Similarly, the other drugs used to treat osteoporosis are not approved as a preventative measure to avoid perimenopausal bone loss. The guidelines are very specific about when these drugs should be initiated, and generally it is only when the bones have become so severely osteopenic there is a high risk of a fracture.
How do you determine if a woman is at “high risk” for a fracture?
The most common way that this is determined is by taking into account various factors that predispose women to developing osteoporosis. This can be accomplished by using a software tool called the FRAX calculator. Attributes such as a woman’s weight, age, ethnicity, smoking history, family history, and hip bone density score are plugged into an online questionnaire and the FRAX tool does an analysis of all of these factors. The report then gives a FRAX score, which estimates the risk of a future fracture. If a woman’s risk of a hip fracture is over 3% or a risk of any fracture over 20% in the ensuring ten years, drug treatment is advisable
How reliable are the assessment tools?
The DEXA scans and the FRAX scores have been shown to correlate quite well with the risk of fractures when the results are markedly abnormal. But like with any test there are false positives and false negatives. This became apparent when it was noticed that almost half of women diagnosed with a compression fracture of the spine had DEXA scans that were not in the osteoporotic range. This is one reason why many experts in menopause also encourage women to have an x-ray of their spine when they have a DEXA and this can be done with the modern DEXA machines.

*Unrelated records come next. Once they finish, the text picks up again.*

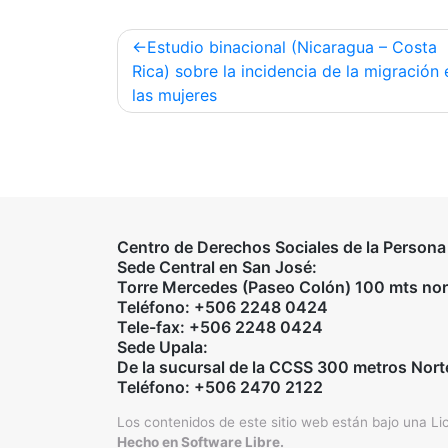
Navegación
Estudio binacional (Nicaragua – Costa
de
Rica) sobre la incidencia de la migración 
las mujeres
entradas
Centro de Derechos Sociales de la Person
Sede Central en San José:
Torre Mercedes (Paseo Colón) 100 mts norte
Teléfono: +506 2248 0424
Tele-fax: +506 2248 0424
Sede Upala:
De la sucursal de la CCSS 300 metros Nort
Teléfono: +506 2470 2122
Los contenidos de este sitio web están bajo una
Li
Hecho en Software Libre.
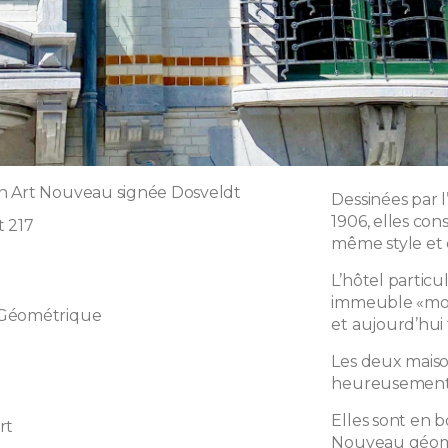
n Art Nouveau signée Dosveldt
Dessinées par 
1906, elles con
 217
même style et 
L’hôtel particul
immeuble «mod
 Géométrique
et aujourd’hui
Les deux maiso
heureusement 
Elles sont en b
rt
Nouveau géomé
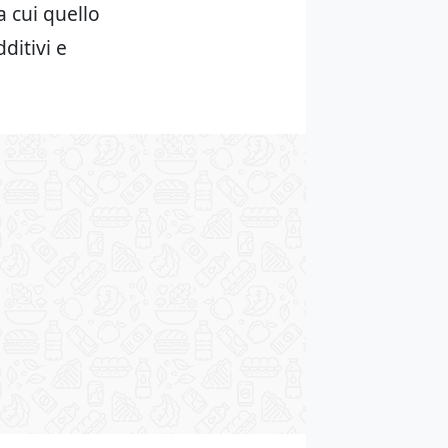
a cui quello
ditivi e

Another refinement in assessing fracture risk is the addition of a relatively new test, the VBS or vertebral bone structure test. This also can be performed with a DEXA machine equipped with this type of software. Instead of just measuring the overall density of the bone, this test measures the degree of porosity inside the bone. The more porous the bone, the greater its internal weakness. The recent FRAX calculator tools use this additional information in calculating a woman’s fracture risk.
Future directions
There has been a great deal of emphasis on discovering new treatments for osteoporosis, but it seems we are lagging in our efforts to be more proactive in preventing it. This should be a major focus. Many of the non-hormone drugs for treating osteoporosis have been shown to be preventative, but concerns have been raised about using these drugs for long-term treatment. So prescribing them for perimenopausal women, who can expect to live 20 to 30 years beyond menopause is problematic.
Despite its efficacy, estrogen therapy is not considered am option for preventing osteoporosis. This is because of concerns of potential cardiac risks which arose from the WHI study. However, as noted in my book and previous blogs, the WHI study basically assesses estrogen use in older postmenopausal women. Most experts in menopause now agree that estrogen therapy instituted in newly menopausal women carries very little cardiac risk and, in fact, actually appears to prevent heart disease.
In my opinion, taking estrogen off the table as a means to prevent osteoporosis has caused more harm than good for millions of women who would have benefited from taking it to preserve their bone quality for later life.